I guess that you wanted to return something from the dead code. You might
want to use return-from for that.
(defun found? (index lst occupied width)
(if (< index (1- width))
(do ((j 1 (1+ j)))
((> j 9) lst)
(unless (find j occupied :test #'=)
(setf (nth index lst) j)
(push j occupied)
(if (found? (1+ index) lst occupied width) ; recursion
(return-from found? lst)
(setf occupied (remove j occupied)))))
(do ((j 1 (1+ j)))
((> j 9) lst)
(unless (find j occupied :test #'=)
(setf (nth index lst) j)
(let ((lefthnd (* 111 (reduce #'+ lst)))
(rghthnd (reduce #'+
(mapcar #'*
'(1000 100 10 1)
(list (third lst)
(first lst)
(first lst)
(second lst))))))
(when (= lefthnd rghthnd)
(return-from found? lst)))))))
This returns (1 2 9), which is wrong. The problem seems to be that you
return the list even when you run over 9, but you want to return nil then,
because you didn't find anything.
(defun found? (index lst occupied width)
(if (< index (1- width))
(do ((j 1 (1+ j)))

- _EXTRACTED ENTRIES_
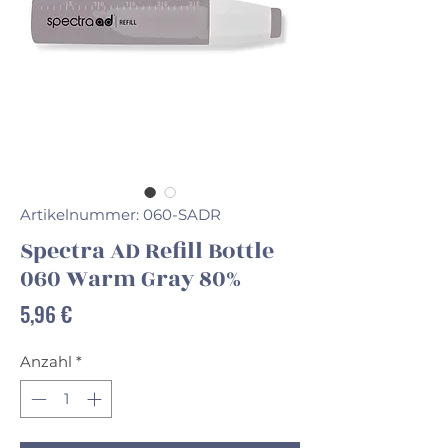
Artikelnummer: 060-SADR
Spectra AD Refill Bottle
060 Warm Gray 80%
Preis
5,96 €
Anzahl
*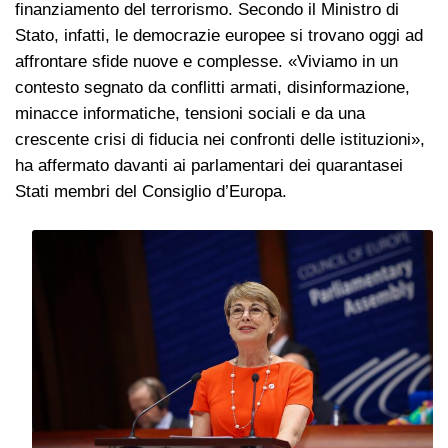
finanziamento del terrorismo. Secondo il Ministro di
Stato, infatti, le democrazie europee si trovano oggi ad
affrontare sfide nuove e complesse. «Viviamo in un
contesto segnato da conflitti armati, disinformazione,
minacce informatiche, tensioni sociali e da una
crescente crisi di fiducia nei confronti delle istituzioni»,
ha affermato davanti ai parlamentari dei quarantasei
Stati membri del Consiglio d’Europa.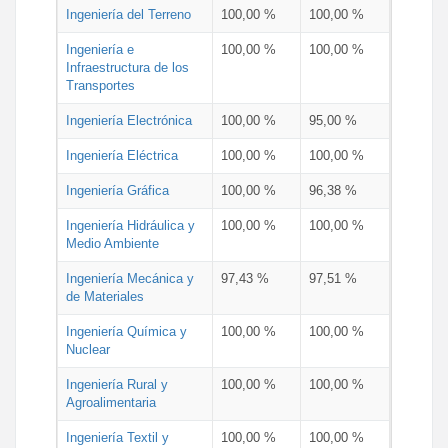
Ingeniería del Terreno
100,00 %
100,00 %
Ingeniería e
100,00 %
100,00 %
Infraestructura de los
Transportes
Ingeniería Electrónica
100,00 %
95,00 %
Ingeniería Eléctrica
100,00 %
100,00 %
Ingeniería Gráfica
100,00 %
96,38 %
Ingeniería Hidráulica y
100,00 %
100,00 %
Medio Ambiente
Ingeniería Mecánica y
97,43 %
97,51 %
de Materiales
Ingeniería Química y
100,00 %
100,00 %
Nuclear
Ingeniería Rural y
100,00 %
100,00 %
Agroalimentaria
Ingeniería Textil y
100,00 %
100,00 %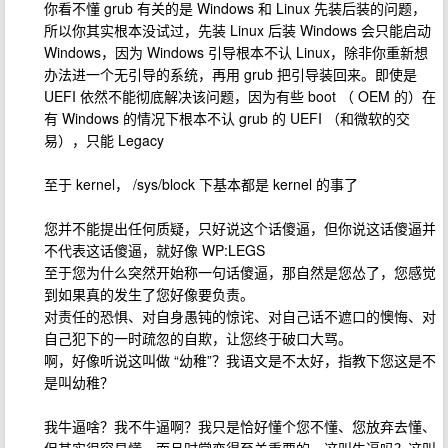
你看不懂 grub 有关的是 Windows 和 Linux 先装后装的问题，
所以你其实根本没试过，先装 Linux 后装 Windows 会只能启动
Windows，因为 Windows 引导根本不认 Linux，除非你重新想
办法进一个无引导的系统，再用 grub 把引导装回来。即使是
UEFI 依然不能彻底解决该问题，因为有些 boot （ OEM 的）在
有 Windows 的情况下根本不认 grub 的 UEFI （和微软的交
易），只能 Legacy
至于 kernel， /sys/block 下基本都是 kernel 的事了
您并不能提出任何质疑，只好说这个话傻逼，但你说这话傻逼并
不代表这话傻逼，就好像 WP:LEGS
至于您为什么突然开始称一句话傻逼，那自然是您怂了，您感觉
到如果真的发生了您好像要负责。
对责任的恐惧、对自身愚钝的惊诧、对自己话不遮口的懊悔、对
自己犯下的一时疏忽的自欺，让您终于破口大骂。
啊，好像听说这叫做 “幼稚”？我语文是不太好，指教下您这是不
是叫幼稚？
我牛逼啥？我不牛逼啊？我只是恰好懂个您不懂、您放弃去懂、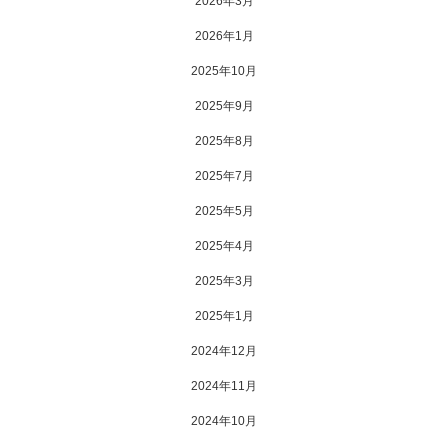
2026年3月
2026年1月
2025年10月
2025年9月
2025年8月
2025年7月
2025年5月
2025年4月
2025年3月
2025年1月
2024年12月
2024年11月
2024年10月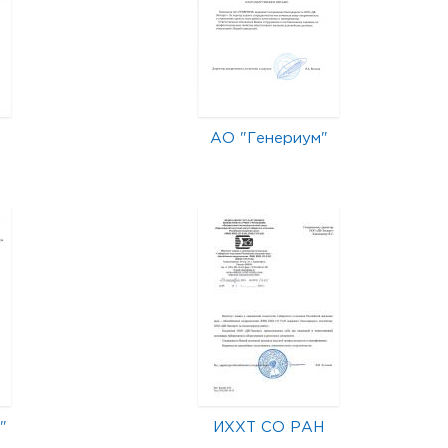
АО "Генериум"
"
ИХХТ СО РАН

- _TASKS TO COMPLETE_
a – In the passage on the found? function, what list does the first version of the code return?
b – Continue the passage on the found? function from where it stops.

- _ANSWER SET_
a – It returns (1 2 9).

b –
((> j 9) nil) ; <- nothing found
(unless (find j occupied :test #'=)
(setf (nth index lst) j)
(push j occupied)
(if (found? (1+ index) lst occupied width) ; recursion
(return-from found? lst)
(setf occupied (remove j occupied)))))
(do ((j 1 (1+ j)))
((> j 9) nil) ; <- nothing found
(unless (find j occupied :test #'=)
(setf (nth index lst) j)
(let ((lefthnd (* 111 (reduce #'+ lst)))
(rghthnd (reduce #'+
(mapcar #'*
'(1000 100 10 1)
(list (third lst)
(first lst)
(first lst)
(second lst))))))
(when (= lefthnd rghthnd)
(return-from found? lst)))))))
This returns (9 8 1), which is correct. Now that I seem to understand what
you're trying to do, let's refactor a bit more. Instead of pushing and
removing from the occupied list, just create a new list with the new element
in front transiently:
(defun found? (index lst occupied width)
(if (< index (1- width))
(do ((j 1 (1+ j)))
((> j 9) nil)
(unless (find j occupied :test #'=)
(setf (nth index lst) j)
(when (found? (1+ index) ; recursion
lst
(cons j occupied)
width)
(return-from found? lst))))
(do ((j 1 (1+ j)))
((> j 9) nil)
(unless (find j occupied :test #'=)
(setf (nth index lst) j)
(let ((lefthnd (* 111 (reduce #'+ lst)))
(rghthnd (reduce #'+
(mapcar #'*
'(1000 100 10 1)
(list (third lst)
(first lst)
(first lst)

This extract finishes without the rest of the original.